***** Provided data

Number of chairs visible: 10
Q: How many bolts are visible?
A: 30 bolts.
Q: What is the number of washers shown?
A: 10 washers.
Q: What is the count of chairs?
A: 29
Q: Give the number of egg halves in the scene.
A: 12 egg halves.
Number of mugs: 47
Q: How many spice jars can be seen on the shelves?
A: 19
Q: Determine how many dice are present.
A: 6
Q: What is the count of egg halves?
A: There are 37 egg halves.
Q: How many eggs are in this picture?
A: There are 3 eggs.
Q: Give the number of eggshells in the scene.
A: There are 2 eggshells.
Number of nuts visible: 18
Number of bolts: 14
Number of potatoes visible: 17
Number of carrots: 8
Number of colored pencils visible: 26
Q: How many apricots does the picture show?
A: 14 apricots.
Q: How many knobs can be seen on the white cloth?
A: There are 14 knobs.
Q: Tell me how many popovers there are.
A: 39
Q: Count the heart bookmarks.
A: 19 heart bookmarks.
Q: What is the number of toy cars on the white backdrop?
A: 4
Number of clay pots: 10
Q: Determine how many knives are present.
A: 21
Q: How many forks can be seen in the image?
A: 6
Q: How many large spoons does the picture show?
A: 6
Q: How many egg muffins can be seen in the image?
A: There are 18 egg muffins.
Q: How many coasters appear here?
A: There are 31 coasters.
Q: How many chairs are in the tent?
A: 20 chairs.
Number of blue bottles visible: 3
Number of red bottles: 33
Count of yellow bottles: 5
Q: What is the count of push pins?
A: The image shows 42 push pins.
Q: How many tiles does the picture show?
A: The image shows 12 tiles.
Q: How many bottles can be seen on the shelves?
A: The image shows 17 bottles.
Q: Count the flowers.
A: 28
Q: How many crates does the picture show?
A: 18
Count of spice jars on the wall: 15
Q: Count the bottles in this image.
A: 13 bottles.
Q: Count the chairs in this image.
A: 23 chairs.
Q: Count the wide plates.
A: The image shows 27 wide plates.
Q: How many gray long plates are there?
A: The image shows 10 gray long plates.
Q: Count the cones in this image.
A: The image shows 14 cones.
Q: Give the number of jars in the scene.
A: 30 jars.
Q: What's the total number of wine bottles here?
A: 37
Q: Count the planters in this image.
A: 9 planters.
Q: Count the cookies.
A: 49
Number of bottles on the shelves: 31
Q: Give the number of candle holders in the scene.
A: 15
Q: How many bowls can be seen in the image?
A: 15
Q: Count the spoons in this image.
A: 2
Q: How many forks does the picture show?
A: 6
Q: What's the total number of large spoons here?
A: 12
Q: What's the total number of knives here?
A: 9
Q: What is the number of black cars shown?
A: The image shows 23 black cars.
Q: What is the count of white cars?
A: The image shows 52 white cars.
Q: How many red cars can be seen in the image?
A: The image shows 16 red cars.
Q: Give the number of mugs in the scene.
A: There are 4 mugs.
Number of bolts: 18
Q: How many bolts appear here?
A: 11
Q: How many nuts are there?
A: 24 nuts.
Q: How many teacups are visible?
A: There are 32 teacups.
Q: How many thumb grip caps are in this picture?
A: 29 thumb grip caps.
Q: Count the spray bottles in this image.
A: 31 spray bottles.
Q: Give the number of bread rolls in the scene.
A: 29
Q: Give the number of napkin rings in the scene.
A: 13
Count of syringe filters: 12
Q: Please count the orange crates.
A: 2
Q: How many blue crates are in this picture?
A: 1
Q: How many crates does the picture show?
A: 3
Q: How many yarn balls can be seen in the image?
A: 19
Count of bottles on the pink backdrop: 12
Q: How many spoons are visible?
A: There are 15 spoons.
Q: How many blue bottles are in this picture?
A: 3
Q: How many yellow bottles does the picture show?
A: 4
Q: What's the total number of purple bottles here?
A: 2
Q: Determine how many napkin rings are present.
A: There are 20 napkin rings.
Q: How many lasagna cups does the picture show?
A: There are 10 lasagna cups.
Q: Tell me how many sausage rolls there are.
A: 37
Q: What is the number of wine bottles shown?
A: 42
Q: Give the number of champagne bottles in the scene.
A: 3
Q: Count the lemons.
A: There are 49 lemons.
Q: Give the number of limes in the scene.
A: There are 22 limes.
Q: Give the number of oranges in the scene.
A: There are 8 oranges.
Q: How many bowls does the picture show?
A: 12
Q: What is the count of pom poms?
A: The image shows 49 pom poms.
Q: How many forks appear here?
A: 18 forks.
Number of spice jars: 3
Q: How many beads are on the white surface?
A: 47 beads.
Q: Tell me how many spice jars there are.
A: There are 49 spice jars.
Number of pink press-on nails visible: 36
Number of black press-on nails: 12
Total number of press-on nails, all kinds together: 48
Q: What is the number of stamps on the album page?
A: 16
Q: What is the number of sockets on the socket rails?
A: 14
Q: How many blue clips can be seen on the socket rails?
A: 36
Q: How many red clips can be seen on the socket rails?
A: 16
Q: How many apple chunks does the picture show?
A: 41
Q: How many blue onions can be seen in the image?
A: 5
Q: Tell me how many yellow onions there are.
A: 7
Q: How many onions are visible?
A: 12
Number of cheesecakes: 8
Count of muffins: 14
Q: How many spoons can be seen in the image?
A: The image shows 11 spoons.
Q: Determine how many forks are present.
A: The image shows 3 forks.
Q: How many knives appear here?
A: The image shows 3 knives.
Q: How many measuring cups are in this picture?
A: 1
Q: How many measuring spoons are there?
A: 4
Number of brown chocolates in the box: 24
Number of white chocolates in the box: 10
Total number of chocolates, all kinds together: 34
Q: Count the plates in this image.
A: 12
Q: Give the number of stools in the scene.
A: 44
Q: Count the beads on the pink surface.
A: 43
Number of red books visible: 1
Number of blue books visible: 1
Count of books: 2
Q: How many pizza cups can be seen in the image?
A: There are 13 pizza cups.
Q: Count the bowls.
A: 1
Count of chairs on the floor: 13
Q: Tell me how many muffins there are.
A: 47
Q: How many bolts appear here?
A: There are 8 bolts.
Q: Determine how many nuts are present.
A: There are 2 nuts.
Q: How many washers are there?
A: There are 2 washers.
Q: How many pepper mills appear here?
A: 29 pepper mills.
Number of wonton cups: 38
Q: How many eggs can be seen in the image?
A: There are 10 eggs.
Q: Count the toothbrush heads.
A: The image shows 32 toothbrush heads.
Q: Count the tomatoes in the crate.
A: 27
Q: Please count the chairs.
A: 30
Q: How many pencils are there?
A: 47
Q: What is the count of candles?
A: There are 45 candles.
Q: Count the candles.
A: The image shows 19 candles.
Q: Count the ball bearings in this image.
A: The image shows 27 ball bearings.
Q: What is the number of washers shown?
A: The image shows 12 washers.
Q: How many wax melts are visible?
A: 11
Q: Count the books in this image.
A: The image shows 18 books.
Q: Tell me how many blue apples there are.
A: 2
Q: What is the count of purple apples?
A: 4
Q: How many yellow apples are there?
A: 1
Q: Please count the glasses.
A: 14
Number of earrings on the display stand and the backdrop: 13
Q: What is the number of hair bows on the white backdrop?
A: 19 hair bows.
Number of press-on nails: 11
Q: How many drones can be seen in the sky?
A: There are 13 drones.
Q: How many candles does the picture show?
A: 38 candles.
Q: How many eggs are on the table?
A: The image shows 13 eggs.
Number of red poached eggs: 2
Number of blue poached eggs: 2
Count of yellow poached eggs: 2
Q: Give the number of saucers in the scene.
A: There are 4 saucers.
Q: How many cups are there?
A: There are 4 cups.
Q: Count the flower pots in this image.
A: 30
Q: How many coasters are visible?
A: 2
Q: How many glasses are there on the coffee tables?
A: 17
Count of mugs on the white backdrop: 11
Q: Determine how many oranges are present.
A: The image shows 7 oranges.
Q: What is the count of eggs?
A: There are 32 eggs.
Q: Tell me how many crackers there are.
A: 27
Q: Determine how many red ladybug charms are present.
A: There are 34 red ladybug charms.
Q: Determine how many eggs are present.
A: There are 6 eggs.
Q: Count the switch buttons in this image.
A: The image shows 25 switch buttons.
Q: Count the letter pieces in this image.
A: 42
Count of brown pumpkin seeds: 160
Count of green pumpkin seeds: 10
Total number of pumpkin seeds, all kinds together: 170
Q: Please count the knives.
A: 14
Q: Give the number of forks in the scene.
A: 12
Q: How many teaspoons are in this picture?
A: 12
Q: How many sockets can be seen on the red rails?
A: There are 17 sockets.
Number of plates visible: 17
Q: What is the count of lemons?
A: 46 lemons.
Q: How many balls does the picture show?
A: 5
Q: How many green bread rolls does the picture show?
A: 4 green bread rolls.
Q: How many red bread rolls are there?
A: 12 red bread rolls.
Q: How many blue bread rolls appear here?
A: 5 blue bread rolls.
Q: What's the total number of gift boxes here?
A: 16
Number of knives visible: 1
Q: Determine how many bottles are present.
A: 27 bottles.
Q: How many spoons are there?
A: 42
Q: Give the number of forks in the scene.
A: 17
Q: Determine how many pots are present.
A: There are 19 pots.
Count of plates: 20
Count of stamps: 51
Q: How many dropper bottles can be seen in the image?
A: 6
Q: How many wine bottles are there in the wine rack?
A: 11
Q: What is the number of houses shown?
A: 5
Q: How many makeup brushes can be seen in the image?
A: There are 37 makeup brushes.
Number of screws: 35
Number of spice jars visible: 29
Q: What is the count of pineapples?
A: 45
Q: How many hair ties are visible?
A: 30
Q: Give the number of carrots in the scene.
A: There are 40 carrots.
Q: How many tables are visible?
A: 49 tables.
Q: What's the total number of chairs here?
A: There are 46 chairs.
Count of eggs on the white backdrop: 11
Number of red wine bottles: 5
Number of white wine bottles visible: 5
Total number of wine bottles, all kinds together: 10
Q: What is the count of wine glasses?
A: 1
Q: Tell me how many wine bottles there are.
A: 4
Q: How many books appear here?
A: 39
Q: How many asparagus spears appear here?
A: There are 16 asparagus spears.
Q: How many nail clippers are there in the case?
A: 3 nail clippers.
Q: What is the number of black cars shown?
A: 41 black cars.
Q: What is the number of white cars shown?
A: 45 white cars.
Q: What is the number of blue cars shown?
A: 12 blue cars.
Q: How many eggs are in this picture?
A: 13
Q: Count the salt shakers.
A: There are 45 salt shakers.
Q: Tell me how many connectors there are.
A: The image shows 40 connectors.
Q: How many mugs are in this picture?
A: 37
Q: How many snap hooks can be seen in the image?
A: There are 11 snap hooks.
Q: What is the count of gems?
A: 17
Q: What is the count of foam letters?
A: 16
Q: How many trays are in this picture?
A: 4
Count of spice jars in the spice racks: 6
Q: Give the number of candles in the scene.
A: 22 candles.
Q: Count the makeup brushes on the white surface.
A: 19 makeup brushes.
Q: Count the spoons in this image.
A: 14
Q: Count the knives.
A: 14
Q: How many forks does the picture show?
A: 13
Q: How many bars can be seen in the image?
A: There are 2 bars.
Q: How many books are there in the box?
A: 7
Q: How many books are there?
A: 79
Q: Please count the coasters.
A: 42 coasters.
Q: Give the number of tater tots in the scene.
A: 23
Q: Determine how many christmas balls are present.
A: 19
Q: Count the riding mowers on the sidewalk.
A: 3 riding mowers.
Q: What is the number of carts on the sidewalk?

**********

> [Task goal]: Reproduce the stretch of records from the line containing "Number of earrings" through the line containing "Count of yellow poached eggs: 2", substituting "boiled" for "poached" and leaving everything else unchanged.

> [Response to this exercise]:
Number of earrings on the display stand and the backdrop: 13
Q: What is the number of hair bows on the white backdrop?
A: 19 hair bows.
Number of press-on nails: 11
Q: How many drones can be seen in the sky?
A: There are 13 drones.
Q: How many candles does the picture show?
A: 38 candles.
Q: How many eggs are on the table?
A: The image shows 13 eggs.
Number of red boiled eggs: 2
Number of blue boiled eggs: 2
Count of yellow boiled eggs: 2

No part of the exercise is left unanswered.